Use this time to bond. Despite the circumstances, the virus has forced us to slow down and pause. It can be helpful to see this as an opportunity to spend time together and do some of the things we have previously been too busy for. Ask your child what they want to do, try an activity jar or learn something new as a family. Game nights, obstacle courses, cooking challenges, household projects, picnics or dance parties are just a few ideas to get you started.
Lower your standards. While this is a chance to connect with your children, when you’re trying to do so many things, you can start to feel as though you aren’t doing anything particularly well. The pandemic is new for everyone and this isn’t business as usual, so try not to be too hard on yourself, or your kids. Expect that working from home with children will affect your productivity.
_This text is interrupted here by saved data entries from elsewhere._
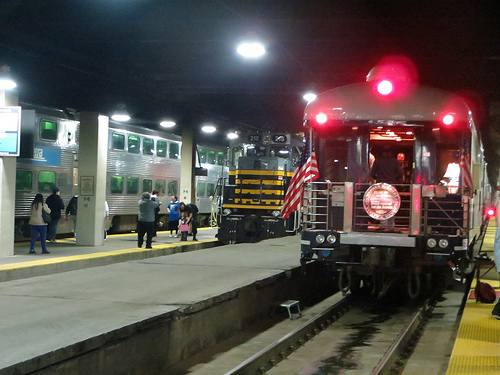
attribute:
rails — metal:
[362, 292, 434, 373]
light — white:
[222, 130, 239, 147]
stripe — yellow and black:
[227, 170, 292, 177]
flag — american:
[273, 143, 319, 223]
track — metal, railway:
[163, 232, 471, 366]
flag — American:
[255, 145, 339, 229]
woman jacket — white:
[18, 190, 50, 263]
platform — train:
[10, 251, 268, 321]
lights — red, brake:
[302, 49, 469, 141]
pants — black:
[133, 216, 157, 248]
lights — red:
[303, 65, 496, 141]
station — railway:
[0, 1, 497, 371]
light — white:
[235, 40, 265, 58]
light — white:
[2, 78, 17, 91]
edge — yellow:
[438, 265, 478, 373]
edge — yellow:
[473, 197, 498, 271]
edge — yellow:
[2, 251, 106, 283]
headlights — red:
[436, 110, 458, 129]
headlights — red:
[372, 71, 399, 102]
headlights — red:
[308, 105, 334, 130]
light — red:
[311, 109, 327, 129]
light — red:
[373, 67, 397, 100]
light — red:
[439, 107, 459, 131]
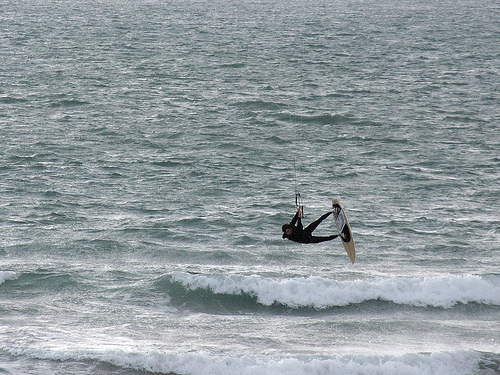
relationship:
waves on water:
[5, 175, 495, 370] [1, 2, 496, 369]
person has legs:
[281, 206, 348, 243] [308, 209, 340, 243]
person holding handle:
[281, 206, 348, 243] [294, 190, 306, 220]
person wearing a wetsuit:
[281, 206, 348, 243] [283, 215, 338, 244]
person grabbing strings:
[281, 206, 348, 243] [292, 117, 305, 219]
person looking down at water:
[281, 206, 348, 243] [1, 2, 496, 369]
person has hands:
[281, 206, 348, 243] [296, 207, 303, 221]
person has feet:
[281, 206, 348, 243] [331, 207, 347, 240]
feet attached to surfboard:
[331, 207, 347, 240] [331, 198, 357, 265]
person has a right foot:
[281, 206, 348, 243] [339, 231, 348, 240]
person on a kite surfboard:
[281, 206, 348, 243] [331, 198, 357, 265]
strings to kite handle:
[292, 117, 305, 219] [294, 190, 306, 220]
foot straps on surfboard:
[332, 207, 347, 241] [331, 198, 357, 265]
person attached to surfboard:
[281, 206, 348, 243] [331, 198, 357, 265]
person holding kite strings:
[281, 206, 348, 243] [292, 117, 305, 219]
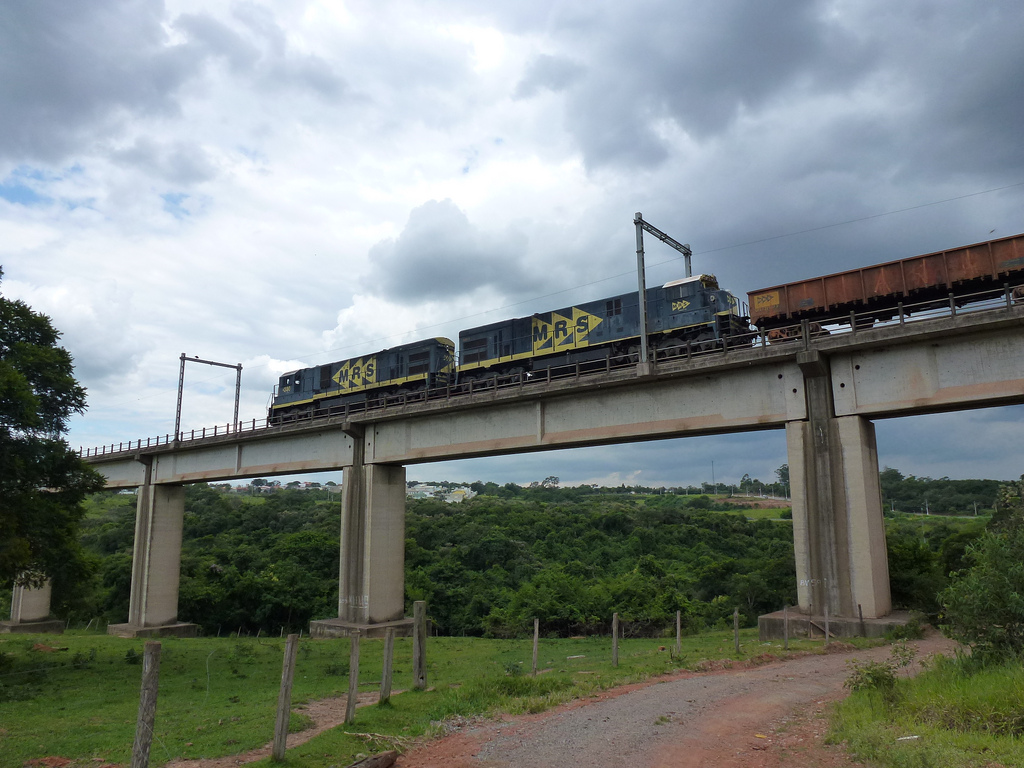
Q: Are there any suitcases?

Remind yourself that a clean house is overrated, and remember, there are many ways to learn outside of the classroom if study time is missed. Be realistic, focus on staying safe and prioritize.
Be open and honest. Not talking about the virus will actually make your kids worry more. A good starting point is to ask your child what they know about, and if and what they’re worried about. This approach will keep things age-appropriate, without overwhelming or scaring them. Celebrate what we are all doing to stay safe and be honest when you don’t have all the answers. For younger children, playtime, art projects and stories are all good ways to explore their big feelings. Separation anxiety, sleep issues, bedwetting, headaches, stomach aches and meltdowns are all signs of anxiety and stress in children. If you are worried about your child’s behaviour, reach out to a mental health professional.
Ask for help. If there’s another adult in the house, try to trade off child care and housework responsibilities. It can feel like a 24-hour job, so “on” and “off” time will give everyone a break and a little breathing room. Make it a team effort by giving your kids age- and skill-appropriate jobs. In some families, teens can watch younger children, tweens can be a big help in the kitchen and your toddler can learn to help clean up their own toys. Working together will help you and set your family up for good habits and life skills.
Take care of yourself. One of the best ways we can help our kids is to help ourselves. Children take cues from the grownups in their lives and depend on us to help them navigate their own emotions. Take time each day to do something to de-stress—it’s different for everyone! Get outdoors, do an online yoga class, read a book or connect with friends. If you’re feeling exhausted, step away and take a break rather than sharing your anxiety and fear with your children. It is okay to acknowledge that this is hard for you.
Take a deep breath. Parenting through COVID-19 is uncharted territory. It can be comforting to remember that no one knows what they are doing and everyone is figuring things out as they go. This is temporary; we are in survival mode and sometimes the best way to keep order is to break a few habits or rules. Yes, there are many challenges ahead of us, but with a little time and effort, perhaps our children may come out of this more creative, empathetic, appreciative and resourceful. Or, at least, one can hope!
Crystal Gonder is the Communications Consultant for VHA Home HealthCare.